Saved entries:
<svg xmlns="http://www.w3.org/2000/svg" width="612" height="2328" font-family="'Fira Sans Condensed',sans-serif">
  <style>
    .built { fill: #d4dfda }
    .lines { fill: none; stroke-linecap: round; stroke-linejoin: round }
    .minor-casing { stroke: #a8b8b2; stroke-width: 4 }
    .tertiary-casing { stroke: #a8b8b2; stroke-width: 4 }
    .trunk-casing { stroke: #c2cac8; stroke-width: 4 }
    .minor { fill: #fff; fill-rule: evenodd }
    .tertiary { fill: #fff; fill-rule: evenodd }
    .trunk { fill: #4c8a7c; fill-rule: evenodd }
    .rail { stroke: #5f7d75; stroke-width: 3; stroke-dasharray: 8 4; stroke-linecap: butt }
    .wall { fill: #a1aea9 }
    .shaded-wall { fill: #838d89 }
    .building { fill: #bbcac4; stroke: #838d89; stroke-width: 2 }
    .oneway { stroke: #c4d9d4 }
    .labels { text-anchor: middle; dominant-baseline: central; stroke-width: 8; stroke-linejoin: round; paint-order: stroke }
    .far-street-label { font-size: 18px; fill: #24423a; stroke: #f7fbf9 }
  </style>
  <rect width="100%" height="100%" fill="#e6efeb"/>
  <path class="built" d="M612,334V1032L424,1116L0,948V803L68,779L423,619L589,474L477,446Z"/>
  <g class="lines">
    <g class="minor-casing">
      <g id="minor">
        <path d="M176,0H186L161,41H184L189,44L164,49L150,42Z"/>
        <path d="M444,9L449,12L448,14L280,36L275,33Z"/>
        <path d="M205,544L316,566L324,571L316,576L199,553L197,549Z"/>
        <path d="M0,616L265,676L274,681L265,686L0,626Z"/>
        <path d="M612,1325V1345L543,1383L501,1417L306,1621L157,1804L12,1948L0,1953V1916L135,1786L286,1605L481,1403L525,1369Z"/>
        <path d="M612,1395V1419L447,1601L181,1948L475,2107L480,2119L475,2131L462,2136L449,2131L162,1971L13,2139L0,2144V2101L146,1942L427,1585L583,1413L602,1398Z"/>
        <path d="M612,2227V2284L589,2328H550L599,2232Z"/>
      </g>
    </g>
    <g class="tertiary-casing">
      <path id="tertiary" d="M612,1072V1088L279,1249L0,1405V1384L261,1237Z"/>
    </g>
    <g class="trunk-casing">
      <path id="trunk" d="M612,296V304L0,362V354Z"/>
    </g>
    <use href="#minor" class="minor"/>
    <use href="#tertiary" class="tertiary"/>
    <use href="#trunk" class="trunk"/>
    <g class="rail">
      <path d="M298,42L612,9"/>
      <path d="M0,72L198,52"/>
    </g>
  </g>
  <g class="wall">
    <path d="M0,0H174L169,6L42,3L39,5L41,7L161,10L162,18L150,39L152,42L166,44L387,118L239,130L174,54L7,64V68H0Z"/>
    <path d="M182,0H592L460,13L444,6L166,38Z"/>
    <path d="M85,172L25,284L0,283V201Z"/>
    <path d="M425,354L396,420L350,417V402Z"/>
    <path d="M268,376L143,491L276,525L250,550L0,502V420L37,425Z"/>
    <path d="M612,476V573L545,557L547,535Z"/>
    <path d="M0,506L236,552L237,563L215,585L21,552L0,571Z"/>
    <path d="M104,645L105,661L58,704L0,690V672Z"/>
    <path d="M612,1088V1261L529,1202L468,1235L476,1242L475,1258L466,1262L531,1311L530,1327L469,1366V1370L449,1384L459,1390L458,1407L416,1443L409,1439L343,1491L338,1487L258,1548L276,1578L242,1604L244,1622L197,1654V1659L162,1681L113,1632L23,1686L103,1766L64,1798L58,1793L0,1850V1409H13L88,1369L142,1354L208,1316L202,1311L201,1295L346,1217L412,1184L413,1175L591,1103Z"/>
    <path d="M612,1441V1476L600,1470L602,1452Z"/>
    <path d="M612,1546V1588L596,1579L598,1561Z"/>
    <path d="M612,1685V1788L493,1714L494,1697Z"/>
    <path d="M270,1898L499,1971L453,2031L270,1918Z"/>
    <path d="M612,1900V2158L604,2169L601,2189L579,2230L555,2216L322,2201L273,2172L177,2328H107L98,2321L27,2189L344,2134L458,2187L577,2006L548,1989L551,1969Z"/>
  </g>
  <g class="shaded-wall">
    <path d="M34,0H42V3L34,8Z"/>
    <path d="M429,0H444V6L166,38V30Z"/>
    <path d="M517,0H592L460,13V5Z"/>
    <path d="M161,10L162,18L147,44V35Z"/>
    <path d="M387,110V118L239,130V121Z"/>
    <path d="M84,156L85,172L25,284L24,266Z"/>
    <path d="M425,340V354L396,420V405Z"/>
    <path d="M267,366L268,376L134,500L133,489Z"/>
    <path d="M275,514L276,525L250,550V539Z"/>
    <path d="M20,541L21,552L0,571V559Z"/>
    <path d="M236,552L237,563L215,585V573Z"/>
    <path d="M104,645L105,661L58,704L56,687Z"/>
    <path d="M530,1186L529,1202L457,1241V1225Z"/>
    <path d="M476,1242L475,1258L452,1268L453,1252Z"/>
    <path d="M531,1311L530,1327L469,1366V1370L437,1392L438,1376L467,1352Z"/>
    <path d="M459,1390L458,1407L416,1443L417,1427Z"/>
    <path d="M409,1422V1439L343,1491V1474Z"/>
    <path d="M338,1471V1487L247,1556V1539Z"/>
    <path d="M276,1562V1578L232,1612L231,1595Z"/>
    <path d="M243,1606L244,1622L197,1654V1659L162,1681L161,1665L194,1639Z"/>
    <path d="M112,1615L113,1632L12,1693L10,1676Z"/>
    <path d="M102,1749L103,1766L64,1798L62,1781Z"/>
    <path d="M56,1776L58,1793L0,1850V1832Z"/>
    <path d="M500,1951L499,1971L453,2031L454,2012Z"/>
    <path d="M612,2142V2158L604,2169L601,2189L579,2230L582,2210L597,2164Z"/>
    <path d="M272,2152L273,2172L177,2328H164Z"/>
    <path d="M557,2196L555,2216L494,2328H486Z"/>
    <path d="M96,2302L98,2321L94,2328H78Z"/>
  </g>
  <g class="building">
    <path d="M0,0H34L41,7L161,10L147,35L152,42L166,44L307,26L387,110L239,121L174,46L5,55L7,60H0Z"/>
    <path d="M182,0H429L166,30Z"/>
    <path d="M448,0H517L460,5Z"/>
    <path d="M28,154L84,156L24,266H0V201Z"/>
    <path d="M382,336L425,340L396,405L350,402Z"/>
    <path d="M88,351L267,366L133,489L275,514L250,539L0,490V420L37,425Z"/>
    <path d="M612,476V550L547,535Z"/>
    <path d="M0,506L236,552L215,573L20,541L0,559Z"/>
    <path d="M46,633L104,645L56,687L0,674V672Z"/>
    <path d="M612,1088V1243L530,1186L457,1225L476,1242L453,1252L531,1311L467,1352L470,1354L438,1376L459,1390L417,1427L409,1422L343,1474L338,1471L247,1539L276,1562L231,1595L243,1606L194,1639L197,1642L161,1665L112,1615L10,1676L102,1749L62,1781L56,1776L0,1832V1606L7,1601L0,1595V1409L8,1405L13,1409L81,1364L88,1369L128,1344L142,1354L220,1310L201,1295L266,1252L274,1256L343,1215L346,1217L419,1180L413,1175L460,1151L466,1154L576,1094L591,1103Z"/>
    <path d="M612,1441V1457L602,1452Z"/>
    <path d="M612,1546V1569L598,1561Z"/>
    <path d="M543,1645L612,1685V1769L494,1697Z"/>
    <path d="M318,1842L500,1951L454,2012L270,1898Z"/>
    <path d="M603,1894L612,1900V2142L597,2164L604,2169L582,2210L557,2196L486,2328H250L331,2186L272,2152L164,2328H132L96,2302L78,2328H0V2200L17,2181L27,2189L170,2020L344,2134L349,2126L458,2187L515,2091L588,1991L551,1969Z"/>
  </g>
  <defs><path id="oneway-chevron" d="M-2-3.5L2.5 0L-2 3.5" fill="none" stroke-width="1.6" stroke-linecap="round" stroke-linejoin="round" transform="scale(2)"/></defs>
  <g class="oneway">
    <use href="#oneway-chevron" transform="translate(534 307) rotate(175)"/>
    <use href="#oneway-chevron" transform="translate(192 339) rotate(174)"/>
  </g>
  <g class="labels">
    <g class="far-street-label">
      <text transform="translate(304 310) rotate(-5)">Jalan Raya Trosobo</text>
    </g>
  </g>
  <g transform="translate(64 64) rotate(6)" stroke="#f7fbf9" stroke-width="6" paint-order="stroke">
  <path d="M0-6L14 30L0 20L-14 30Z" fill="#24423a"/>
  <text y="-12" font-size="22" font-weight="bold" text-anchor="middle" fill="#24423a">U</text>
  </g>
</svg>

* _TO DO_
From the data, list each line in which the string "anchor" appears.

* _REPLY_
    .labels { text-anchor: middle; dominant-baseline: central; stroke-width: 8; stroke-linejoin: round; paint-order: stroke }
  <text y="-12" font-size="22" font-weight="bold" text-anchor="middle" fill="#24423a">U</text>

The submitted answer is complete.